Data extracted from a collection
- - -

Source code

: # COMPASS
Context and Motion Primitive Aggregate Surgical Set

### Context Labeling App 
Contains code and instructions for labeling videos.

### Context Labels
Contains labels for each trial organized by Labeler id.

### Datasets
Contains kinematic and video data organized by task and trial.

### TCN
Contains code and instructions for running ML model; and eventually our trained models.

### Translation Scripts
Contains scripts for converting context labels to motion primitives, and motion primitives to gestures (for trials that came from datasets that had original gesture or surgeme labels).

- - -

Each record shown above must be printed once more, exactly.

Source code

: # COMPASS
Context and Motion Primitive Aggregate Surgical Set

### Context Labeling App 
Contains code and instructions for labeling videos.

### Context Labels
Contains labels for each trial organized by Labeler id.

### Datasets
Contains kinematic and video data organized by task and trial.

### TCN
Contains code and instructions for running ML model; and eventually our trained models.

### Translation Scripts
Contains scripts for converting context labels to motion primitives, and motion primitives to gestures (for trials that came from datasets that had original gesture or surgeme labels).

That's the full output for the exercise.